Daughter Number Three said...

Down with extra spaces. I've been deleting them since 1983 when I became a typesetter.

Elaine said...

Oh, dear. I took typing when I was 15...let's see (add, add,) in 1962. The electric typewriter was all the rage. I can no more just leave one space than...gee, I am not sure what irreversible habit I can compare it to, but almost 50 years of typing means it's pretty ingrained. I'll just be wrong (thumbs nose.)

Michael Leddy said...

DN3, I noticed you noticing crummy leading in a headline not too long ago.

Elaine, how do you get the extra spaces after periods in your posts? I thought HTML removes them. Are you adding non-breaking spaces?
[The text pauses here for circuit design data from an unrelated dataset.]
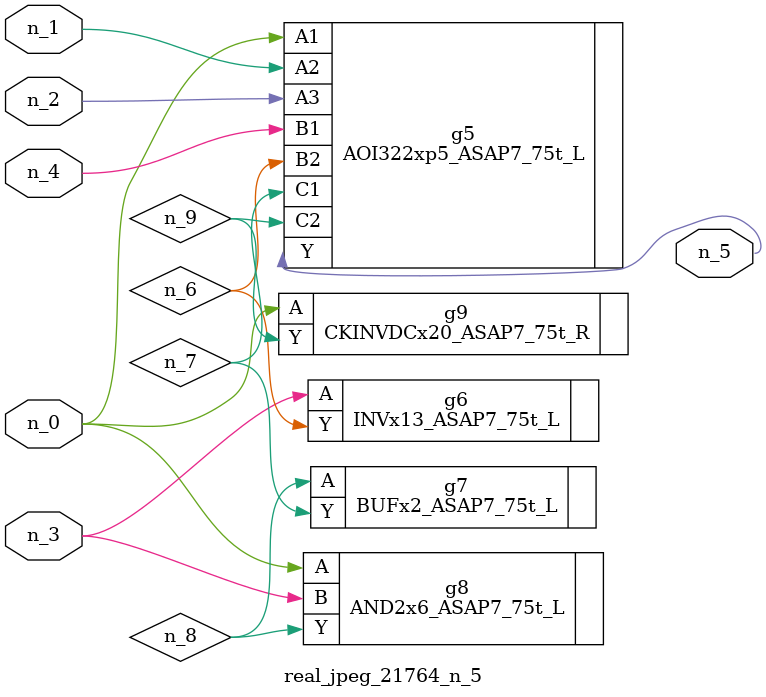
<source format=v>
module real_jpeg_21764_n_5 (n_4, n_0, n_1, n_2, n_3, n_5);

input n_4;
input n_0;
input n_1;
input n_2;
input n_3;

output n_5;

wire n_8;
wire n_6;
wire n_7;
wire n_9;

AOI322xp5_ASAP7_75t_L g5 ( 
.A1(n_0),
.A2(n_1),
.A3(n_2),
.B1(n_4),
.B2(n_6),
.C1(n_7),
.C2(n_9),
.Y(n_5)
);

AND2x6_ASAP7_75t_L g8 ( 
.A(n_0),
.B(n_3),
.Y(n_8)
);

CKINVDCx20_ASAP7_75t_R g9 ( 
.A(n_0),
.Y(n_9)
);

INVx13_ASAP7_75t_L g6 ( 
.A(n_3),
.Y(n_6)
);

BUFx2_ASAP7_75t_L g7 ( 
.A(n_8),
.Y(n_7)
);


endmodule
</source>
A clever touch on the iPad: typing two spaces yields a period and a space.

Elaine said...

I wouldn't know how to enter a non-breaking space if my life depended on it. The spaces are likely there because I am using an out-dated e-mail set-up. I like Outlook Express, which my husband set up for me when I complained about g-mail's clunky features. He has told me that sooner or later I'll have to switch. (When that happens, I plan to whine.)

Mel said...

I took typing at secondary school in the early 70's so I am a two space person. I sent your link to my daughter who is studying computer science and she reported that she is a two spacer as well. A quick survey of her friends came back at close to 50%. Perhaps Canada isn't as firm on one space.
Cheers!

Koralatov said...

I find myself still using the double-space even after years of trying to break the habit. I picked up this unfortunate habit when I took Office and Information Studies back in high school in the (very) late ’90s. Even though it was totally computerised, we were still taught to use 10pt Courier exclusively and put two spaces after the full stop.

That said, there may be some hope for me: I typeset a book recently, and the first thing I did was a search and replace on each constituent essay to replace double spaces with single ones. Even with that in mind, I still can’t break the muscle-memory in my own typing.